KENT MONKMAN

Death of Adonis

Date: 2009

Dimensions: 72” x 120”

Medium: Acrylic on canvas

Condition: Overall very good

Provenance: 

– Private Collection

– Trotta-Bono, Los Angeles, CA

SOLD

Artist’s Statement: Kent Monkman’s Death of Adonis is an homage and a challenge to the 1888-1889 painting The Last of the Buffalo by German-American artist Albert Bierstadt. A painter of the Hudson River School tradition, Bierstadt is known for his romanticized American landscapes. Bierstadt painted The Last of the Buffalo at a time when the buffalo had been almost completely wiped out in North America. In this work, he portrays an Indigenous hunter targeting the remaining buffalo, falsely accusing Indigenous people of destroying the species.
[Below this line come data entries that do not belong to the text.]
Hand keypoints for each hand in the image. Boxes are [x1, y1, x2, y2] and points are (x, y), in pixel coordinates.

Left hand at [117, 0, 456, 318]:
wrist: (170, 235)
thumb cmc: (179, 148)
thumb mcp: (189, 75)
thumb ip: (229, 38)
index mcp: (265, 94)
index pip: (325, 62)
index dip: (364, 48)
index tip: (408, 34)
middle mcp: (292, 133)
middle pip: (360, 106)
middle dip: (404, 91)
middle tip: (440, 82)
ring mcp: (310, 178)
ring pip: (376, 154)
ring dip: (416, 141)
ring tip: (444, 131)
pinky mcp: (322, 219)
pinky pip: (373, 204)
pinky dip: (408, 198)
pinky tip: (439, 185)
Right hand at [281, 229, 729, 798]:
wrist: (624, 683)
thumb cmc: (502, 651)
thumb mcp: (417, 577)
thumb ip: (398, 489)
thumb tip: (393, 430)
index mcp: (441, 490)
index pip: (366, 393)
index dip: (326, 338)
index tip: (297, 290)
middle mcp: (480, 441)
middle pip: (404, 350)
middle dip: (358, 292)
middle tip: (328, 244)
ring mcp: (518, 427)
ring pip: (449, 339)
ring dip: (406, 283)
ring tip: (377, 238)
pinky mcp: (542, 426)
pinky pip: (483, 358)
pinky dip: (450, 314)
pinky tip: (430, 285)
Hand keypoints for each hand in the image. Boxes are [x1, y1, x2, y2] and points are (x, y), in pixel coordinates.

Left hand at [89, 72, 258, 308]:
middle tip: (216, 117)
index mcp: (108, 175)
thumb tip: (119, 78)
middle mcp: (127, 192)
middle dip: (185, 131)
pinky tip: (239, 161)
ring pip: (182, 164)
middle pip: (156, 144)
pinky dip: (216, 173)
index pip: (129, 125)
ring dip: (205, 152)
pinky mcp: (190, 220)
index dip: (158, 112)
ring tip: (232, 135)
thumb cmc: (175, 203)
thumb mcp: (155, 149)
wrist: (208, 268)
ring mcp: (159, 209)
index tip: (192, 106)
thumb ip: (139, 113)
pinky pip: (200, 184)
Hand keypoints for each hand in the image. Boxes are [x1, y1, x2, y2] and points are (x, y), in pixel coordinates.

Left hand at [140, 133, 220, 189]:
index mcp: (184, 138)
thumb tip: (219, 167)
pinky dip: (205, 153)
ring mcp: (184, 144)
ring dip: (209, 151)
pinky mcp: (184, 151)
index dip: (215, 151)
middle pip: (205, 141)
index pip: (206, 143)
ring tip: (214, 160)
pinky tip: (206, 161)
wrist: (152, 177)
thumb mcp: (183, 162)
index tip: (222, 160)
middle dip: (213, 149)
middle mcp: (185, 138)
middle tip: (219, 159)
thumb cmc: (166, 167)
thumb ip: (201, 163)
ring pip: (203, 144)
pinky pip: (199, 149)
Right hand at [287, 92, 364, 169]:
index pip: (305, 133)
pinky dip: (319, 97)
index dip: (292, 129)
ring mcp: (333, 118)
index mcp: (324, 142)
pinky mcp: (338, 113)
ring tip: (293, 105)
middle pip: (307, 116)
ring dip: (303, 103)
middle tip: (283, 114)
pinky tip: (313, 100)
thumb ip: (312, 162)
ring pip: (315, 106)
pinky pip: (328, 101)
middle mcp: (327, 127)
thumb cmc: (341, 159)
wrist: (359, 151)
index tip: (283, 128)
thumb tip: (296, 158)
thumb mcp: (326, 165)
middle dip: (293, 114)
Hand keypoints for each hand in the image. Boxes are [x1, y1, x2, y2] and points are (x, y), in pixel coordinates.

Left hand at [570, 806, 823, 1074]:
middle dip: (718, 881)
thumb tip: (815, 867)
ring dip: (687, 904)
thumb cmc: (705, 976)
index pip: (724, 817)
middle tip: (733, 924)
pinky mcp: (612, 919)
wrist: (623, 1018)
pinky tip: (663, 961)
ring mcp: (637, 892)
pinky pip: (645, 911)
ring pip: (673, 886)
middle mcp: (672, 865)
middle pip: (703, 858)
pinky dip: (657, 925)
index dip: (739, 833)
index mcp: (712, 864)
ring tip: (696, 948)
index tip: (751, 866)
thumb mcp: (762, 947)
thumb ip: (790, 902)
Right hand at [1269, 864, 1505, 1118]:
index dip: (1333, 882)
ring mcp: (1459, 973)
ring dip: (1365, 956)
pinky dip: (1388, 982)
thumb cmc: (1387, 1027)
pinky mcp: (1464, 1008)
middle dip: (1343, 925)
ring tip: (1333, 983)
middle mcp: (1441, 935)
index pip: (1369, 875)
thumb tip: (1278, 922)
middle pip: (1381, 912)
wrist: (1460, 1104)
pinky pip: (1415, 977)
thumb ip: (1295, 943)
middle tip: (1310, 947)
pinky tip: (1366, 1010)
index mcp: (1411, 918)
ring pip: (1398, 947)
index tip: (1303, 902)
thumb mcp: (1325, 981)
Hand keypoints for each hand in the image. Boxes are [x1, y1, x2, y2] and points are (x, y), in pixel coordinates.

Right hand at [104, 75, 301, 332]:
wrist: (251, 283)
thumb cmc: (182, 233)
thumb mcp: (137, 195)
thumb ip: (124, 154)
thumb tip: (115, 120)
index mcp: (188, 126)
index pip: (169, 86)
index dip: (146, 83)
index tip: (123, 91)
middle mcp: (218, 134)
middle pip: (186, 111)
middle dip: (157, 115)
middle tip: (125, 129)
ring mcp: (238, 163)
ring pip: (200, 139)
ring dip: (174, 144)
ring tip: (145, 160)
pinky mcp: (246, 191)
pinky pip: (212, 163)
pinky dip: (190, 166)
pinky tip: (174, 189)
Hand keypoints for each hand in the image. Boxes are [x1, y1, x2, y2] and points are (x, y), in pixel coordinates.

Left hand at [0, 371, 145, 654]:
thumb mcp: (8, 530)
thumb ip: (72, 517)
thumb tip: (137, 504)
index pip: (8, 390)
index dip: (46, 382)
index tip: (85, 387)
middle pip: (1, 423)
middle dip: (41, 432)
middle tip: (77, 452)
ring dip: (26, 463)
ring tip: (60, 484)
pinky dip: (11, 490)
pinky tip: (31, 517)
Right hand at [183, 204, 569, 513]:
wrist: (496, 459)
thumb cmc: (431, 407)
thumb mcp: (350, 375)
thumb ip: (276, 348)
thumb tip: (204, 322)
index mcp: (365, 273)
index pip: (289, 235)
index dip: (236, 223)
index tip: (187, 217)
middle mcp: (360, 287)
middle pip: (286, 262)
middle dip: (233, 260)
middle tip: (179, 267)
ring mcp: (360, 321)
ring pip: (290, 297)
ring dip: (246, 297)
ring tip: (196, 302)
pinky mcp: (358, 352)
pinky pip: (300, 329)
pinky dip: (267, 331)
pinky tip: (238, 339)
However, the historical reality is that nineteenth century settlers drove the buffalo to near extinction. Hunters in pursuit of profit slaughtered buffalo en masse, stripping their hides for industrial production and collecting their bones for use in fertilizer and bone china, then leaving their corpses to rot on the plains. This carnage went hand-in-hand with the Canadian and American governments’ campaigns to clear the Plains of Indigenous peoples in order to make way for colonial settlement. Monkman’s Death of Adonis reverses the blame Bierstadt placed on Indigenous people for the destruction of the buffalo and assigns it to settler populations.